Bundled Payment for Joint Replacement Coming Soon to You (or a Hospital Near You)
It’s been a few weeks since CMS released the highly anticipated final Comprehensive Care for Joint Replacement (CJR) rule. But wait…What is that you say? You still haven’t made it through the 1,018-page document? Sg2’s recent discussions with hospitals and health systems reveal that you’re not alone. What else have we learned from our Sg2 members? Namely, that you’ve made great headway in several areas since July’s initial announcement of the proposed rule: 1) evaluating gaps in your System of CARE for joint replacement; 2) understanding cost across the episode of care; 3) evaluating the quality of your post-acute care providers; and 4) revisiting your gainsharing options with your orthopedic surgeons.
The approximately 400 comments CMS received in regards to the proposed rule did have some impact on the final CJR model, but, for the time being, hospitals and health systems will continue to solely bear the provider risk for the episode lasting from admission to 90-day postdischarge. Thankfully, however, there’s a bit more time to prepare. CMS postponed the start date from January 1 until April 1, 2016. Also, just as proposed in the initial version, downside risk will not be in effect until the second year of the program. However, the stakes get higher in subsequent years. Stop-loss limits will increase from 5% in 2017 to 10% in 2018, culminating at 20% in the fourth and fifth years of the program. While a significant portion of the proposed initiative remained intact, there were a few other notable changes. What do they mean for you?
Your discussions will roll off the tongue a bit easier. The acronym for the model has been shortened from CCJR to CJR.
You may be off the hook…for now. Down from the initially proposed 75 proposed metropolitan statistical areas (MSAs), the CJR model applies to approximately 800 hospitals in 67 MSAs. Of note, the expected reduction in CMS payments and demonstrable increases in quality will likely lead to expansion of similar programs over the next 3 to 5 years.
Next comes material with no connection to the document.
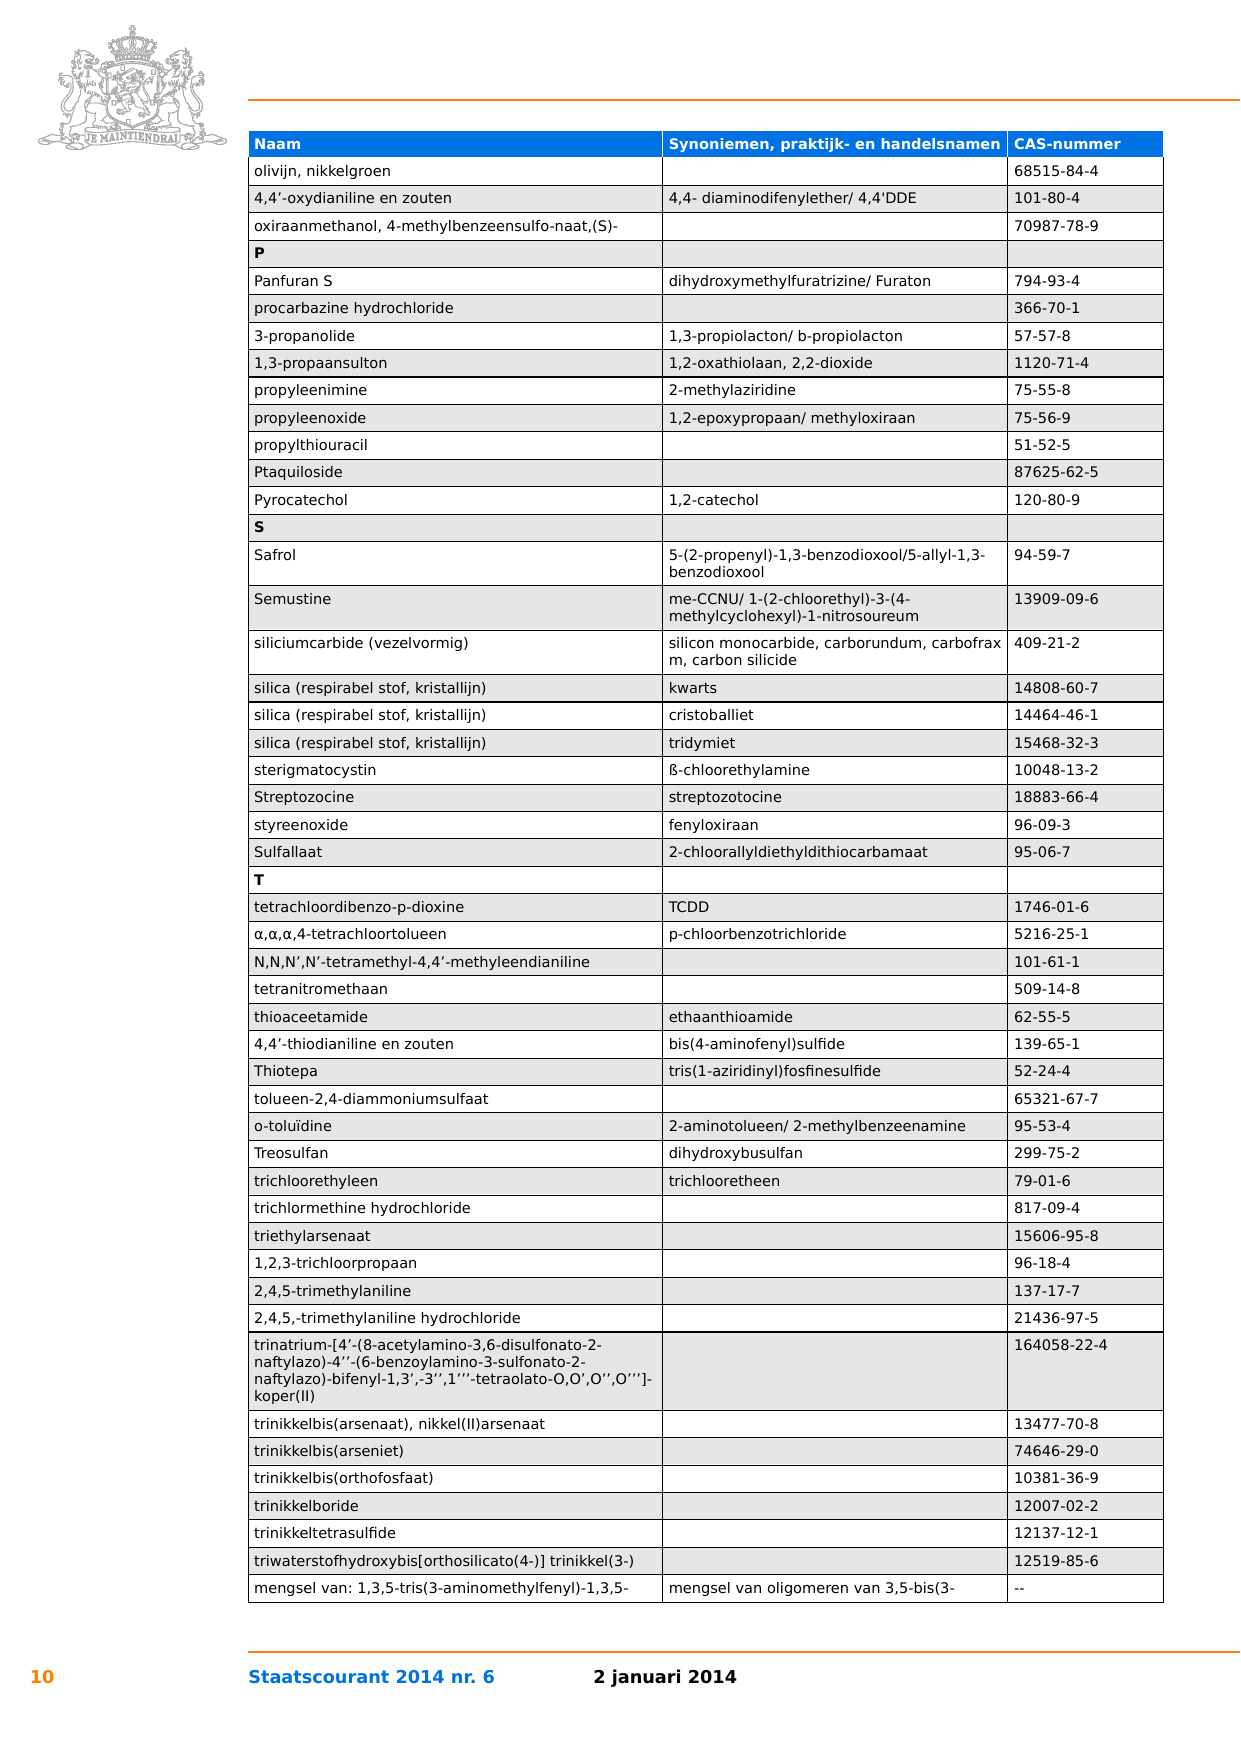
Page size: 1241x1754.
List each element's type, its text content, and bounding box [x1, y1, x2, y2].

The stakes are higher. The maximum target discount rate has been raised to 3%. A hospital participating in CJR will have a unique spending target to achieve to avoid repaying CMS. This is called the target price, which is based on a discount rate applied to regional and historic spending. The increase in the discount rate from 2% (proposed) to 3% (final) will intensify pressure on hospitals and affiliated providers to achieve greater savings.
However, CMS has also provided opportunities to halve this discount rate through achievement of designated quality thresholds. The composite quality scoring methodology takes into account surgical complications (50%), HCAHPS survey measures (40%) and voluntary submission of patient-reported outcomes (10%)—hospitals that perform well in these areas can slash their target discount rate to 1.5%.
Resource-intensive hip fracture cases will be recognized separately. During the CJR comment period, CMS received substantial feedback that hip fractures and other nonelective procedures should be risk-adjusted, if not completely excluded from the program. As stated in the final rule, CMS’s own analysis demonstrated that episodes including hip fracture have “approximately 70% greater historical average episode expenditures than episodes without hip fractures.” The final model will incorporate a separate target price for fractures, but they won’t be eliminated from consideration. Success under CJR will require renewed focus on these highly variable episodes, especially in rural settings where hospitals tend to experience a higher incidence of hip fracture among their joint replacement cases.
To maximize opportunity under CJR, begin by familiarizing yourself with the details of the CJR program, appraising its financial impact, and leveraging this unique opportunity to educate and strengthen your relationships with affiliated providers. Organizations that succeed under CJR will reap the benefits from an overall healthier orthopedics service line.
Sg2 suggests the following strategies for success:
- Collect and examine your Medicare claims data, analyzing both historical and prospective costs across the 90-day total joint episode. Use the information to identify the high-quality, low-cost physicians and post-acute care facilities in your area.
- Redesign care pathways to reduce variation and decrease cost across the entire episode. Focus on presurgical patient optimization, patient education and engagement, reduced inpatient costs, and efficient use of post-acute care settings and treatments. Closely manage care transitions through the development of a formal network of providers and the use of nurse navigators. Collect clinical and financial results and review them with your team on a monthly basis.
- Reduce variation in in-hospital treatment of hip fractures. In many hospitals, current processes diverge due to differences in physician specialties, availability and experience, leading to inconsistent outcomes and erratic experiences for patients. Engage your providers to develop standardized care paths and create the structural improvements needed to enable predictable financial and clinical outcomes.
- Create formal agreements with preferred providers to drive provider alignment, improve care and reduce costs. Engage with a third party to facilitate these conversations, if necessary.
- With improvements in place, take advantage of the opportunity to grow your business. Aggressively market your low-cost, high-quality care to commercial payers and local employers.
Sources: HHS.gov. Better, smarter, healthier: In historic announcement, HHS sets clear goals and timeline for shifting Medicare reimbursements from volume to value [press release]. January 26, 2015; CMS.gov. Comprehensive Care for Joint Replacement (CJR) Model. November 16, 2015; Sg2 Analysis, 2015.